Impact schools & government action: global lessons for South African education

Education is the most powerful weapon which you can use to change the world  — Nelson Mandela

At no time in South Africa’s history has Mandela’s statement been more relevant than in the current climate.

Prominent South Africans, including Professor Jonathan Jansen and Dr. Mamphela Ramphele, have rightly described the South African education system in no uncertain terms as in crisis. The most recent Annual National Assessment – which garnered criticism as inflated — found that grade nine pupils scored an average of only 13 percent in maths, with only 2.3 percent scoring 50 percent or higher. At the tertiary level, a recent census likewise indicated a decline in maths and science proficiency, with only 2 percent of men and 1.8 percent of women earning qualifying grades.

A new South African education system: local action; global precedent

Tired of waiting for a broken system to heal itself, South Africans in townships and communities around the nation are actively seeking alternative high-quality models of education. High-performing schools like the LEAP Science and Maths Schools, the Inanda Seminary and the Western Cape’s Centre of Science and Technology (COSAT) all fit this model.

The phenomenon of alternative models of education is, of course, not unique in the world. Charter schools in the United States, which account for 5 percent of all American public schools and a staggering 41 percent in Washington D.C., are perhaps the best known alternative model. Similar movements have also sprung up in developing countries. Concession schools in Columbia and the Fe y Alegría Movement in Latin America are just two examples of alternative models of providing high quality education to impoverished learners. The Fe y Alegría’s primary mission is to provide quality education to the poor, to ensure that students complete at least the basic cycle of schooling, and to establish schools that operate on behalf of community development. The model, which typically employs a combination of government and charitable funding, began in Venezuela in 1955 and has since spread to 14 other countries.

Seeds of change in South African education

To move through the current crisis in education, South Africa must adapt, adopt and scale workable models. The South African Extraordinary Schools Coalition exists for this exact purpose.  This group of about 16 schools has committed to work together to prove that real transformation in education is possible. Schools like those in the coalition are starting to view themselves as a distinct model and have begun to refer to themselves as impact schools, and have begun to articulate a handful of characteristics that distinguish them from other schools. Impact schools:

  • Provide disadvantaged learners with high-quality educations.
  • Are dedicated to ensuring each disadvantaged learner’s ongoing academic growth.
  • Work harder, often employing extended day/extended year format of instruction, in order to change the trajectory of their disadvantaged learners’ lives.
  • Prepare disadvantaged learners for higher education.
  • Are affordable, combining public and charitable resources to afford low-income families the opportunity to enroll students.

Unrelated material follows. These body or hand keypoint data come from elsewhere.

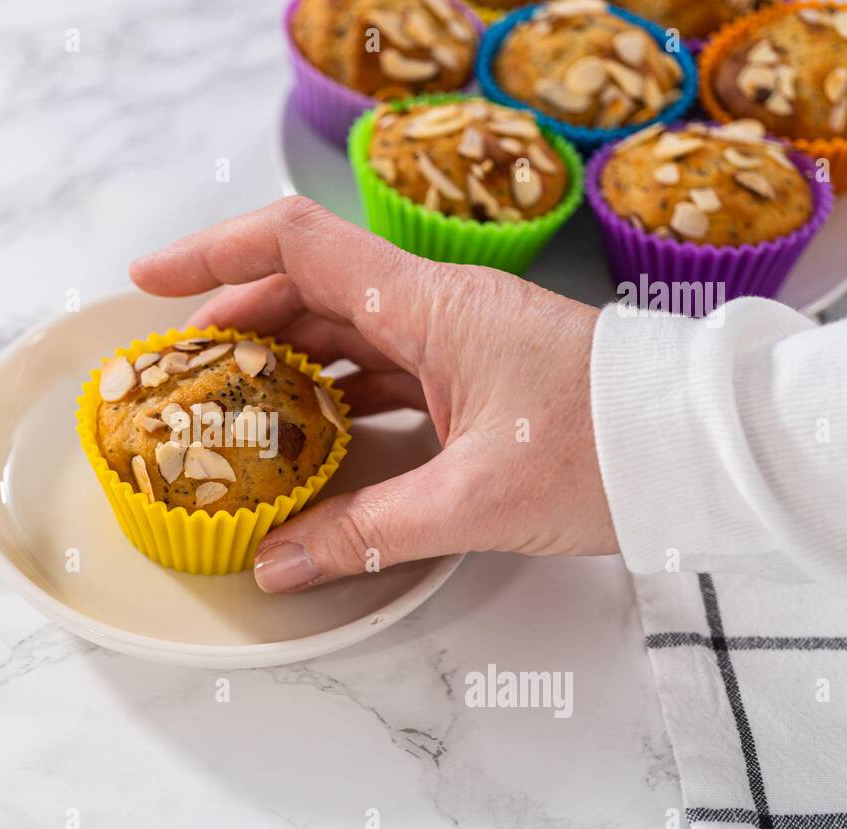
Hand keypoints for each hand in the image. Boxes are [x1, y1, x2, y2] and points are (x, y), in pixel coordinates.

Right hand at [130, 197, 617, 592]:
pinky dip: (330, 394)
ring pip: (339, 330)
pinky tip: (302, 435)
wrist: (698, 449)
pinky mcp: (467, 373)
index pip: (296, 245)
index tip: (148, 282)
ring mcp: (450, 338)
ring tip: (222, 406)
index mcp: (426, 305)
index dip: (212, 255)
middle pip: (304, 289)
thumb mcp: (474, 501)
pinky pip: (377, 368)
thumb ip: (366, 533)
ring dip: (278, 361)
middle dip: (231, 322)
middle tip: (176, 374)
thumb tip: (276, 565)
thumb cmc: (605, 449)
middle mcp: (431, 306)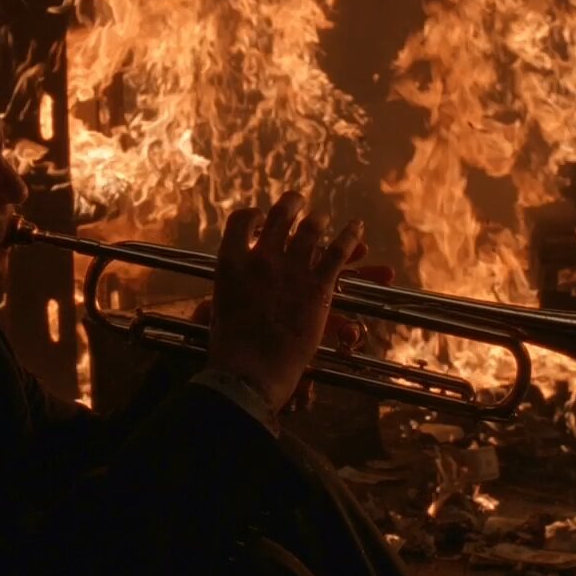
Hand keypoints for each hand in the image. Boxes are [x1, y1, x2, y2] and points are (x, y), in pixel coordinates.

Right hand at [206, 192, 365, 413]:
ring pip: (311, 229)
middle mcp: (262, 257)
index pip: (242, 220)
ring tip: (319, 220)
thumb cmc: (230, 348)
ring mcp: (292, 269)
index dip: (253, 216)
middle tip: (296, 203)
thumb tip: (231, 284)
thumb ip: (230, 287)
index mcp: (231, 262)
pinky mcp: (318, 287)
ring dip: (317, 221)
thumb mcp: (220, 308)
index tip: (260, 219)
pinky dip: (350, 237)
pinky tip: (355, 228)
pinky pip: (339, 252)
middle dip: (291, 204)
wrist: (251, 372)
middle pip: (281, 216)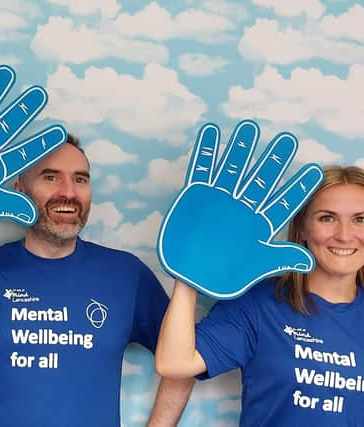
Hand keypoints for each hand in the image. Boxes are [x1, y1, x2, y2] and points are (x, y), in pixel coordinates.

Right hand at [157, 120, 322, 298]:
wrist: (189, 275)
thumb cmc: (222, 275)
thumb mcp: (253, 267)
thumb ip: (279, 259)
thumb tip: (309, 261)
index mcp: (258, 223)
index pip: (283, 202)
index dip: (299, 188)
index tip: (315, 172)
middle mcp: (241, 207)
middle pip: (260, 179)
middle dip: (274, 160)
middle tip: (288, 139)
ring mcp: (219, 198)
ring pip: (232, 168)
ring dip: (240, 148)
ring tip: (250, 127)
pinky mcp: (197, 195)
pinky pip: (201, 169)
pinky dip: (205, 151)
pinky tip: (211, 132)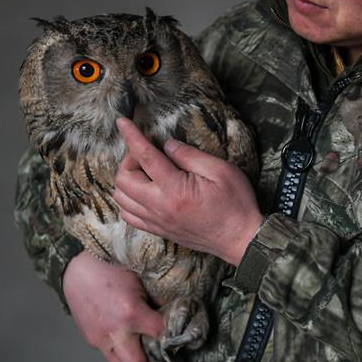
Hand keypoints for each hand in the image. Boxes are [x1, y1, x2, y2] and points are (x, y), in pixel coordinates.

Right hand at [63, 251, 172, 361]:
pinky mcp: (91, 340)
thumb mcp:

Promising as these developments are however, scale will only be possible if the National Department of Education throws its weight behind the movement. The department must look to the work being done both abroad and at home to develop a model of excellence that it can call its own.

Domestic inspiration

Given the scale of the country’s education deficit, we must find and scale innovative and transformational models that bring excellence into the public schooling system. Can a transformative effort to improve the quality of education succeed? We believe the answer is yes.

By increasing government support for schools that deliver excellent outcomes for disadvantaged learners, the government can expand on what already works. Moreover, South African history has shown that the nation is capable of sweeping reforms.

In the not so distant past, South Africa has achieved stunning breakthroughs. The Treatment Action Campaign (TAC,) is one example.  Since 1998, TAC has held government accountable for health care service delivery; campaigned against official AIDS denialism; challenged the world’s leading pharmaceutical companies to make treatment more affordable and cultivated community leadership on HIV and AIDS. For these efforts the TAC has received world-wide acclaim and numerous international accolades, including a nomination for a Nobel Peace Prize in 2004. On 30 August 2006 the New York Times named TAC, “the world’s most effective AIDS group.” The Truth and Reconciliation commission (TRC) is another. Set up in 1995 by the Government of National Unity to address the injustices and crimes of apartheid, the TRC has been hailed as one of the most successful examples of reconciliation in the world.

The current crisis in education leaves the department with little choice.  As Jonathan Jansen recently said, “If we do not fix the education crisis now, this democracy will implode in 10 years’ time… and we will be in serious trouble.” The time to pull together to address the challenge is now. The only question confronting government is, how soon are you willing to start?